Making a Good Fit, Great: KBR Manages Spacesuits for Historic Female Spacewalk
Astronaut Christina Koch works on the ISS during the first all-female spacewalk. Photo credit: NASA
With the Earth 250 miles below, NASA astronaut Jessica Meir is pictured tethered to the outside of the International Space Station during the historic seven-hour, 17-minute spacewalk she conducted with fellow NASA astronaut Christina Koch. Photo credit: NASA
The reflection in NASA astronaut Jessica Meir's spacesuit helmet is fellow NASA astronaut Christina Koch photographing her crewmate during their third spacewalk on Jan. 20 to finalize upgrading power systems on the International Space Station's Port-6 truss structure. Photo credit: NASA
28 Jan 2020
How can astronauts venture outside their space vehicles in minus 250 degrees Fahrenheit? What puts the “walk” in a spacewalk? A spacesuit, of course.
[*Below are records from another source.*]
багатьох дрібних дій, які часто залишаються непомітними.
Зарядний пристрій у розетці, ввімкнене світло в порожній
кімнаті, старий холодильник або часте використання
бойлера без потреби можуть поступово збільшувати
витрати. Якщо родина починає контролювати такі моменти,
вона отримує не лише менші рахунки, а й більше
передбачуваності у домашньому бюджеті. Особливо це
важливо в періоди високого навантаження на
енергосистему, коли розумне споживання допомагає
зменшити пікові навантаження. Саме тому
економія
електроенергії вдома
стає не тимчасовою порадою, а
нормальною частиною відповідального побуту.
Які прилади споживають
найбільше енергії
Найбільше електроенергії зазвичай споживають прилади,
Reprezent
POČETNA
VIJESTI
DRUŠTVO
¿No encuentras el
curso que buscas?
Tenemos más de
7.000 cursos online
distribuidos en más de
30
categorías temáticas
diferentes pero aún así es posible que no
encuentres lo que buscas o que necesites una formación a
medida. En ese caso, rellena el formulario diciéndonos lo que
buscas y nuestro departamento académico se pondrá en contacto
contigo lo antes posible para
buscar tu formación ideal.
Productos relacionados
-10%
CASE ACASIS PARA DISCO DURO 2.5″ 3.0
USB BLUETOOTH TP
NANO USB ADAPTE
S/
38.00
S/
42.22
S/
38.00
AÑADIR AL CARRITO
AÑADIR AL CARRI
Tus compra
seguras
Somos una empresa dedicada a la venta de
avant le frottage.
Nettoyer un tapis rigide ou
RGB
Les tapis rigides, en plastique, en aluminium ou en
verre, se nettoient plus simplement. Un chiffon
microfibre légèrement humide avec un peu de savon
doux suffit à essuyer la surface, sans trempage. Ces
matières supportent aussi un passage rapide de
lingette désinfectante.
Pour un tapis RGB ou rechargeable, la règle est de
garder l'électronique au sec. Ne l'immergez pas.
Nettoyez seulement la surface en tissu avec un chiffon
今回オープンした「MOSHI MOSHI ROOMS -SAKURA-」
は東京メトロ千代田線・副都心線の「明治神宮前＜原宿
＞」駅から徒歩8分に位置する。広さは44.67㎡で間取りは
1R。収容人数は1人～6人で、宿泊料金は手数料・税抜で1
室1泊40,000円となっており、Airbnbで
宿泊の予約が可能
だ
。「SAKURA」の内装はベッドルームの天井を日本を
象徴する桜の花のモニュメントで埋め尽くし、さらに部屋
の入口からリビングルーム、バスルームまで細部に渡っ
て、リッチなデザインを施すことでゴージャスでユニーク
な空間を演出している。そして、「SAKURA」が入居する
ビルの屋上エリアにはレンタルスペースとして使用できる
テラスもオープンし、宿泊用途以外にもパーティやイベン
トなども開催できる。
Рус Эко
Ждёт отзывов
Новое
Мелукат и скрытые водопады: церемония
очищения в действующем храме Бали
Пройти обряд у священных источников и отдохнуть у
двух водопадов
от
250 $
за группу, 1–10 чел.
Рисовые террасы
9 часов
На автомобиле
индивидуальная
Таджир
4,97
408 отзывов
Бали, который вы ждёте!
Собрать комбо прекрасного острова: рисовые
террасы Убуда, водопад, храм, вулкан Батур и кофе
On Oct. 18, 2019 NASA astronauts Jessica Meir and Christina Koch performed a seven-hour extravehicular activity (EVA), also known as a spacewalk, to replace a battery component on the exterior of the International Space Station. More than 200 spacewalks have been completed throughout the past two decades, but this routine maintenance procedure made headlines for being the first spacewalk completed by two women.
KBR helped NASA take this historic step through its work with Extravehicular Mobility Units (EMUs), commonly referred to as spacesuits. Prior to any given spacewalk, KBR is behind the scenes at NASA playing an integral role in identifying sizes for all suit components, maintaining suit data, testing and evaluating the parts and assisting with suit training for astronauts.
Spacesuit fit and use training is crucial to the success of each mission. To ensure precision, the crewmember’s body is measured via laser scanning. KBR inputs these results through various algorithms to predict the sizes needed for each part of the astronaut’s spacesuit for fit checks.
KBR Suit Engineer and Flight Coordinator Roger Graham worked with both Meir and Koch personally to support their flight-specific training events related to the suits.
“I followed their flight assignment flow from their first Neutral Buoyancy Laboratory (NBL) training event through their EVAs. I was responsible for their EMU sizing and all accompanied options worn inside the suit,” Graham said.
Alongside Graham, KBR Back-up Suit Engineer and fellow Flight Coordinator Luciana Zucconi also attended both suited and non-suited astronaut training operations involving the EMU and EVA hardware leading up to the walk.
One of these exercises took place at the NBL in Houston, the world’s largest indoor pool filled with 6.2 million gallons of water. At the bottom of the pool sits a full-scale replica of the space station. Though astronauts are not truly weightless while underwater, they are considered neutrally buoyant. This means an object does not sink or float, simulating microgravity.
NBL training allows the astronauts to hone in on their skills and learn how to use the tools they will need during their spacewalk, practicing tasks dozens of times before ever leaving Earth. Likewise, this training offers crew members a chance to make sure their suit fits properly during all activities.
KBR also supported vacuum chamber events, where astronauts are placed into a vacuum test facility wearing a flight EMU. During these events, the astronauts are trained to assess the capabilities of high-fidelity space hardware. Similar to NBL training, both Graham and Zucconi were responsible for suit up sizing, adjustments and associated crew options.
Before any spacewalk, KBR supports an on-orbit fit verification with the astronauts on the space station to help identify problems before they arise, recommend what components to change and perform checks for anything out of the ordinary. During this fit verification exercise in space, the crew suits up, pressurizes the suit, and responds to the ground by reading a checklist and giving feedback regarding suit fit.
“We create a troubleshooting matrix for the Capsule Communicator (CAPCOM) to read back with any adjustments that may be needed due to spinal growth, or any other fit issues that weren’t expected on the ground,” Zucconi said.
Achieving an optimal suit fit takes time and experience, but it is also an interactive process that requires open communication between the crewmember and suit engineers.
“I have worked with several astronaut classes, starting in 1995, and this class is one of the most forthcoming with information regarding their suit fit,” Graham said. “This is extremely beneficial, as we can now ‘make a good fit, great’!”
During this historic spacewalk, the KBR team sat on-site at NASA’s Johnson Space Center in Houston as they normally do.
“We provide backroom support for mission control during real-time, EMU-related activities,” said KBR Lead Technical Point of Contact Manager Marques Lynch. “The EVA was a success and the women completed all assignments with no complications.”
Only 15 women have participated in a fraction of the 451 spacewalks throughout history. Reflecting on the important day, Zucconi noted how glad she was to be a part of this pioneering achievement.
“Women have been in space for a long time, but until now have completed spacewalks alongside men. I am so proud of these ladies, and very proud to be part of this effort,” she said.
“Throughout Christina and Jessica’s training, I have observed their hard work and dedication. It is exciting to have direct relationships with two female astronauts who made history – especially for women in STEM.”